Le président américain, récemment élu, priorisera sans doute des sujets de politique intérieure, avant de se pencher sur la crise vénézuélienne. Mais il est certain qu’une nouvelle attitude envers le Venezuela commence à se faire sentir. C’est du moins ce que laisse entendre Gregory Meeks, l’élu démocrate de New York et premier Afro-américain à présider la commission des Affaires étrangères de la chambre basse du Congrès. Dans un entretien avec l’Agence France Presse, Meeks s’est montré favorable à « coopérer de façon multilatérale » avec les acteurs régionaux et les organisations internationales, car « nous ne pouvons aller là-bas et dire : voilà qui est votre président ». Rappelons que Gregory Meeks connaît bien le Venezuela. Il s’y est rendu à plusieurs reprises, et il a même rencontré le « Père » de cette révolution qui a plongé le pays dans le chaos : Hugo Chavez. Plus intéressant encore : Joe Biden, le nouveau locataire de la Maison Blanche, était le vice-président de Barack Obama lorsque celui-ci avait désigné Gregory Meeks pour représenter les États-Unis aux obsèques de Chavez.

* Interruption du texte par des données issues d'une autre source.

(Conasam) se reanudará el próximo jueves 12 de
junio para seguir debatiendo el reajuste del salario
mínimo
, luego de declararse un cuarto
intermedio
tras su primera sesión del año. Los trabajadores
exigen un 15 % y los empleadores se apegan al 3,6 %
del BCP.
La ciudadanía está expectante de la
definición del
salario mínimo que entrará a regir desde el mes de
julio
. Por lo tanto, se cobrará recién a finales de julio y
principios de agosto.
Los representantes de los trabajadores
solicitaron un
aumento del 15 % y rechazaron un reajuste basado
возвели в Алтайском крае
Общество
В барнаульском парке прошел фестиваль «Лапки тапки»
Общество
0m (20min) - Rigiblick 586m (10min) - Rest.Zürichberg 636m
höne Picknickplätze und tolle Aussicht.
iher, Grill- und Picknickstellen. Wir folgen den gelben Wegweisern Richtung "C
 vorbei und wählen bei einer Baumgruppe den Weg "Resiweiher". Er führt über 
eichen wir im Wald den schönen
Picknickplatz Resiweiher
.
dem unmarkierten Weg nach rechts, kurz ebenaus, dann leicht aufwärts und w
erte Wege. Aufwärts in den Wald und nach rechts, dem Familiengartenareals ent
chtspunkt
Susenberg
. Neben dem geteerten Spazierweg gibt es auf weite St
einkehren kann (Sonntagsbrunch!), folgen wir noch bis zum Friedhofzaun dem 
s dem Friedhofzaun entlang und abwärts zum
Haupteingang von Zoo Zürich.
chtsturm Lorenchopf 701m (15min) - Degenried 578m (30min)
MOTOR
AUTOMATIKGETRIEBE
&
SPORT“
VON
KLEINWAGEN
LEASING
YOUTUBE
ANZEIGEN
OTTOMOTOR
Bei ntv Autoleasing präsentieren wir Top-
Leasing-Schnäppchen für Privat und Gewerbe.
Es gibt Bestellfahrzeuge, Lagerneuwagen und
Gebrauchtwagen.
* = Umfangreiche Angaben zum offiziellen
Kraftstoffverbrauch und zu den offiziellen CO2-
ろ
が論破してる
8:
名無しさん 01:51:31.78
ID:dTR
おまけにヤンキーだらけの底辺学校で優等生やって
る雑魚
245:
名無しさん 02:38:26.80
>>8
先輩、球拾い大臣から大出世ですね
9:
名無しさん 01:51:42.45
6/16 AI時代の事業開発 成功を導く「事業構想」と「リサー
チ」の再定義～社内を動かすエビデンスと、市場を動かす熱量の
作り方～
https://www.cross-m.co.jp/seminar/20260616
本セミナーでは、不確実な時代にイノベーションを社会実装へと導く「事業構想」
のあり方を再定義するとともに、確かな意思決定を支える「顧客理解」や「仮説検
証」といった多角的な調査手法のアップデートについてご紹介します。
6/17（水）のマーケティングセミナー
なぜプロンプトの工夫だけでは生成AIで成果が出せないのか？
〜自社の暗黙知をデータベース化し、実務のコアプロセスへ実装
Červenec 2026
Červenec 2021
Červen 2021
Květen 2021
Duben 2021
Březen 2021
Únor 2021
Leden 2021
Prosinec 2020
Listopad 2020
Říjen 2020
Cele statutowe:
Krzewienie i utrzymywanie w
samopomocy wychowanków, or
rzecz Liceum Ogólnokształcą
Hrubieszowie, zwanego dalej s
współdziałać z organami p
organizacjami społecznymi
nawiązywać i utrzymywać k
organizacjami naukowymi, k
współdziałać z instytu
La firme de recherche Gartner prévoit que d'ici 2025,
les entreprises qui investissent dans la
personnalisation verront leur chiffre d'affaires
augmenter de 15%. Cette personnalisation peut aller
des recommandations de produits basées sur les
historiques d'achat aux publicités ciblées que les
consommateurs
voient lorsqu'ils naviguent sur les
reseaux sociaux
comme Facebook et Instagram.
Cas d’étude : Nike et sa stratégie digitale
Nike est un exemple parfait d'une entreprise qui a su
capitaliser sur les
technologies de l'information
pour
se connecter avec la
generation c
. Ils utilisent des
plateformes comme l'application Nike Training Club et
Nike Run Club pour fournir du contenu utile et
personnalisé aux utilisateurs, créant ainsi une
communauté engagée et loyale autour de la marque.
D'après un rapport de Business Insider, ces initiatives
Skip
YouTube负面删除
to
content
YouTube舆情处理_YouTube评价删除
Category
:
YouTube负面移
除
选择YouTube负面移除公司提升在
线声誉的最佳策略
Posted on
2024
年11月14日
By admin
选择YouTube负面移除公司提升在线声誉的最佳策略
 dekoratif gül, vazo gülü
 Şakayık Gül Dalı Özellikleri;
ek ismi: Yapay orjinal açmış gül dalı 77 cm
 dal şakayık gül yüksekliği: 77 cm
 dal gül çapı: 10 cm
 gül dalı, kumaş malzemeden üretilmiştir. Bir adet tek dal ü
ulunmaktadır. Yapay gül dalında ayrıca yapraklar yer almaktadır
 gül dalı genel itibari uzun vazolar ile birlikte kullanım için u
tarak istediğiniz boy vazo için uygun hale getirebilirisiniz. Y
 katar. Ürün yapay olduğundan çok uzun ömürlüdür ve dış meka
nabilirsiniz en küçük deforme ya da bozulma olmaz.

A première vue donc, la lecture des événements montre qu’une perspective de dialogue semble s’engager entre les deux pays. Et si on se demandait jadis si les jours de Maduro étaient comptés, voici ce que disait, avec une certaine clairvoyance, le journaliste Alejandro Tarre: « Si le régime ne se fissure pas de l’intérieur, l’opposition n’a aucun moyen d’imposer sa volonté. Et si aucun changement ne se profile, la population pourrait se lasser de défiler dans les rues. » (journal El País, Madrid, 30 avril 2017). Maduro a réussi son pari de diviser l’opposition pour mieux régner. Et avec le départ du réfractaire Donald Trump, le soutien de ses alliés, dont la Chine et la Russie (qui a qualifié les législatives de « transparentes »), et la non ingérence de l’Union européenne, le président socialiste reste plus que jamais inébranlable dans la décision de poursuivre son mandat jusqu’à son terme, en 2025. Entre temps, il s’est engagé à tripler la production quotidienne de pétrole. L’« excrément du diable » (1) passerait ainsi de 400 000 barils à 1,5 millions « dans les prochains mois », a-t-il déclaré le 12 janvier, au Parlement, lors de son rapport annuel de gouvernement.
Il ne reste qu’à attendre les fruits de cette fameuse révolution chaviste. C’est ce que Nicolas Maduro avait promit : « Nous, Vénézuéliens, allons émerveiller le monde grâce au nouveau modèle économique que nous mettrons en œuvre […] Nous allons émerveiller le monde entier. ». Les vénézuéliens attendent impatiemment ce prodige depuis août 2017, époque où le dauphin de Chavez avait tenu ce propos face aux membres du Conseil national de l’économie productive.